The worst part of Rebel Without a Cause is everything that isn’t the color or James Dean, and while one gets the sense that Mineo and Wood are doing their best, the writing of their characters lets them down. Judy’s character is the least thought out of the bunch; she is spiraling out of control because her dad won’t pay attention to her, but she appears absolutely clueless about how best to do that. She is a list of conversation starters away from being normaled out of the movie. Plato is much more sympathetic, having been abandoned by his father in his infancy and then abandoned by his mother as a boy; the closest person he has to a parent is the maid (Marietta Canty), who at least tries to look out for him. He’s also homosexual in a time when that was enough to blacklist you for life, even in Los Angeles. The end result is that he wants Jim to be his dad and his boyfriend all at once, which makes him act like someone six or seven years younger than he is. Nothing makes less sense in this movie than what I suppose we’d call a nervous breakdown in the final act, in which Plato takes his mom’s handgun and shoots at everyone. These are the actions of someone who is either deeply disturbed or totally immature, and the movie’s entire play for sympathy would evaporate if the former were the case. Plato may look like a ten-year-old, but the fact that he acts like one does not make his death any more sad; the saddest part of it is James Dean yelling that he has the bullets, and that Plato ran out of the planetarium with an empty gun.

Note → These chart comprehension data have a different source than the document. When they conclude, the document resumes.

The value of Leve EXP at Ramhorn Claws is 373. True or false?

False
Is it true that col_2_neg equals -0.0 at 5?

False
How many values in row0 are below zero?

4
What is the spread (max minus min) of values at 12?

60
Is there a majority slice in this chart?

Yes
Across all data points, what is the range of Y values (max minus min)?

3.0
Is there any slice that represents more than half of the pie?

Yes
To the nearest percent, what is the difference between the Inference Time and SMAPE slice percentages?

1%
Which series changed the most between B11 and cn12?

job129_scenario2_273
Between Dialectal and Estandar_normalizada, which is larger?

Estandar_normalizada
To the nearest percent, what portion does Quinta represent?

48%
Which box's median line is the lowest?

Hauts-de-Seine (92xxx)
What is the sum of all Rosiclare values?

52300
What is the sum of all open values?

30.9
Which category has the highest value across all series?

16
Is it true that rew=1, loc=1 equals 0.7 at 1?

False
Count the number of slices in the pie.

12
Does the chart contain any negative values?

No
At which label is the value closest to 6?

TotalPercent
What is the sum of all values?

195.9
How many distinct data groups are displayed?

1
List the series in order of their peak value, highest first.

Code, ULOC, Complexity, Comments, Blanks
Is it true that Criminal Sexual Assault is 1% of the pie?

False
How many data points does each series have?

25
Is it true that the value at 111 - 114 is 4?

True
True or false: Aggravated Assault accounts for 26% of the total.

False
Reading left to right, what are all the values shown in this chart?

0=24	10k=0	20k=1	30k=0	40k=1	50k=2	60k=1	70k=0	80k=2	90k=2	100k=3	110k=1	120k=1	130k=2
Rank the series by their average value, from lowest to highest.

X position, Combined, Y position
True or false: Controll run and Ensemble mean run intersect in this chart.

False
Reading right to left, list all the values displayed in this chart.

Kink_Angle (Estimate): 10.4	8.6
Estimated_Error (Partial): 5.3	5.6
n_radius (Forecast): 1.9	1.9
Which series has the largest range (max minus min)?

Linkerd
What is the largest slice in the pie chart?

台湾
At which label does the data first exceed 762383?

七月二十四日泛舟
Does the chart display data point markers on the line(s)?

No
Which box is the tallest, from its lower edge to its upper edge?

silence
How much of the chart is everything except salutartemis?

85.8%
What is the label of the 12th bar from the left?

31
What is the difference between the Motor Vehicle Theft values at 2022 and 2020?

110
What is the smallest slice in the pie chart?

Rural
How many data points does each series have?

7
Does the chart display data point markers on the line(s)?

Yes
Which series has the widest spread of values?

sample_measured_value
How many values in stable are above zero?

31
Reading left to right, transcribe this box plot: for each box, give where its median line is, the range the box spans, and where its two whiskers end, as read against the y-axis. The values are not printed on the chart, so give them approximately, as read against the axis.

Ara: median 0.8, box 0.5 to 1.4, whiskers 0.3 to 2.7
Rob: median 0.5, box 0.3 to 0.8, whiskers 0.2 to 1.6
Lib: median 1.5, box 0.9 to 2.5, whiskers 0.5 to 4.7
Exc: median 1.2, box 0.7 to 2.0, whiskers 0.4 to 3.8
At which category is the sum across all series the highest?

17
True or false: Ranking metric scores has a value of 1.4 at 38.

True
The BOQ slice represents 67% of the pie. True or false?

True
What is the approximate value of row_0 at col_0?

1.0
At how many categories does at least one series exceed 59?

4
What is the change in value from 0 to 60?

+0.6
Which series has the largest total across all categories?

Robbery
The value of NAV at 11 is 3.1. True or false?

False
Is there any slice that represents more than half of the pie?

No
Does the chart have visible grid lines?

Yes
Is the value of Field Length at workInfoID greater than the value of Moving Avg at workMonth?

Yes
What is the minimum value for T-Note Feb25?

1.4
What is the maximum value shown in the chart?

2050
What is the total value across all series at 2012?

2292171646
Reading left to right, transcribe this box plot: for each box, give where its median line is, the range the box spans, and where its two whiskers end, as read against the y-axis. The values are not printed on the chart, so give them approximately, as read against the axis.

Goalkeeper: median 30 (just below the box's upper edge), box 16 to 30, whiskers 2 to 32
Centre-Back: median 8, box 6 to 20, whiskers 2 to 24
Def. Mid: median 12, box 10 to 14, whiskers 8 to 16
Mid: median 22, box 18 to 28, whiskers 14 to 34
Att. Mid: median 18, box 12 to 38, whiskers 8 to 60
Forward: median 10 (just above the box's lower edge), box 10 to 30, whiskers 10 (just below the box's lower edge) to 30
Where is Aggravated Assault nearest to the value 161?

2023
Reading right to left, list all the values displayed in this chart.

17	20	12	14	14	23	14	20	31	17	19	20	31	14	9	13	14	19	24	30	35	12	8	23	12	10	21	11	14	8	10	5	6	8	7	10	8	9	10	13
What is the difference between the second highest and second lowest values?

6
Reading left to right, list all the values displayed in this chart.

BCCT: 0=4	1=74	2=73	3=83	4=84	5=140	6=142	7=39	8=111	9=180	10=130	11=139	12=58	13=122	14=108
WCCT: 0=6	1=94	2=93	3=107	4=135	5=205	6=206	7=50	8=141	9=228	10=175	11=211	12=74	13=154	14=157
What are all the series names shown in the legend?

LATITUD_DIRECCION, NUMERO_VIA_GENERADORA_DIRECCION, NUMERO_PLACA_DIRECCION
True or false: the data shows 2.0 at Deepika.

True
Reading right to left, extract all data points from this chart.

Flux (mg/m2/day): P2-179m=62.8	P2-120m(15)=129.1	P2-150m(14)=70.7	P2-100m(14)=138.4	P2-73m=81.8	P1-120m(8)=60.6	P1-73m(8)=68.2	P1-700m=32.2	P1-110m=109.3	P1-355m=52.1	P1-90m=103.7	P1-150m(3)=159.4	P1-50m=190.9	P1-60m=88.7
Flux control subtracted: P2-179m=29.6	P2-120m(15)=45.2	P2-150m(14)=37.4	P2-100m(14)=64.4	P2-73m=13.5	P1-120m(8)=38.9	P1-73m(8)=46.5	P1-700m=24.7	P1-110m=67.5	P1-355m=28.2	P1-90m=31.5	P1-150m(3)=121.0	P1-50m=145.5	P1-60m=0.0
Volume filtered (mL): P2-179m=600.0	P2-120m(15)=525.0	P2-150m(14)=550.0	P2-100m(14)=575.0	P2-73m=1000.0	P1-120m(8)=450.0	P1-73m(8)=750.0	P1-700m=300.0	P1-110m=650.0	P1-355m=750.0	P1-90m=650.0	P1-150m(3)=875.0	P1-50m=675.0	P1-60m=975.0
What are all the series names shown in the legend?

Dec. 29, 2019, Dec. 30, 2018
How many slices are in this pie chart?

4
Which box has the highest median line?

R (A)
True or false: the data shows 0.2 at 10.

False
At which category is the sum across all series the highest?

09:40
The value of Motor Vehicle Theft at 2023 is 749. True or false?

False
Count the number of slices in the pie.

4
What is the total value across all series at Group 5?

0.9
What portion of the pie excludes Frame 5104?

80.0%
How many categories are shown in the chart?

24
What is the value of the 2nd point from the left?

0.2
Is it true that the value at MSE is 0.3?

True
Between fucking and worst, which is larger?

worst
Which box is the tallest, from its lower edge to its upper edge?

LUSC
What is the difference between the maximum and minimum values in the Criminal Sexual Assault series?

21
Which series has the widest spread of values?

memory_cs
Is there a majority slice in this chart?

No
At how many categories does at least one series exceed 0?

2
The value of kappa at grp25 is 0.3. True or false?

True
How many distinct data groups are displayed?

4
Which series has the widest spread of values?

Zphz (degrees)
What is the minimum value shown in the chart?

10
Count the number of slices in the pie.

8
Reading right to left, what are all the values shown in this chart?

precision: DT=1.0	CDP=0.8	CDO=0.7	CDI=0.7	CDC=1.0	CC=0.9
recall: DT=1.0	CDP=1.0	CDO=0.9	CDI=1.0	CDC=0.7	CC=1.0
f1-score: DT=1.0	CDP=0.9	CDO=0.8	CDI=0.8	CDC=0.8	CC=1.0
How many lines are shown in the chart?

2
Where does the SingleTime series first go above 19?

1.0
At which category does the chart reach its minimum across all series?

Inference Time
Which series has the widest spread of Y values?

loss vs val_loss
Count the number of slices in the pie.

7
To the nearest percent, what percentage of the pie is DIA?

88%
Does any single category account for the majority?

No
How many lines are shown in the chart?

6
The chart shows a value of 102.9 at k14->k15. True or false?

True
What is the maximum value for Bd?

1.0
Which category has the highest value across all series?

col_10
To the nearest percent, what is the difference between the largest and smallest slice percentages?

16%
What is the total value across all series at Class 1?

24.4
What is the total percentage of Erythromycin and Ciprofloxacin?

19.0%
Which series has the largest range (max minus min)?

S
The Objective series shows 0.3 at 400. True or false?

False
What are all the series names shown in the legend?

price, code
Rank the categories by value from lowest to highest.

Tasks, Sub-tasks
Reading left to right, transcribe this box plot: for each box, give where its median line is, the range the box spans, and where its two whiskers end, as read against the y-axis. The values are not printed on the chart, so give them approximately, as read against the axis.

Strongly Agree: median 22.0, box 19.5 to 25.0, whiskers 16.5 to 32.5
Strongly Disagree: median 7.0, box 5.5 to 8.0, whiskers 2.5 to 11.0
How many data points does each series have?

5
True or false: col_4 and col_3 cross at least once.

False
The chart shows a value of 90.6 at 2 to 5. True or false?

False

On the other hand, the arrested development of the children in Dogtooth is perhaps its most disturbing element. Using the childlike logic that one can leave the house once a “dogtooth” has come out, the eldest decides to take matters into her own hands in one of those scenes you regret watching before you even watch it the first time. Having found out the power of “licking,” the youngest begins to associate gift-giving with licking, going so far as to lick other people whenever she wants something. (We won’t talk about the incest angle, but believe that the awkward and unpleasant ignorance onscreen is nothing compared to the “No no nope uh-uh no thanks nope” internal monologue one has.) The mother and father, knowing that they cannot possibly keep their children away from the knowledge of airplanes, will promise the kids they can have the plane when it falls out of the sky; one such plane “does,” and the scuffle over a toy plane in the backyard is both fierce and taken directly from elementary school. In the end, the most pressing question about Dogtooth is hardly why the parents institute the system they do, but how it’s taken thirty years for their oldest daughter to hit age twelve.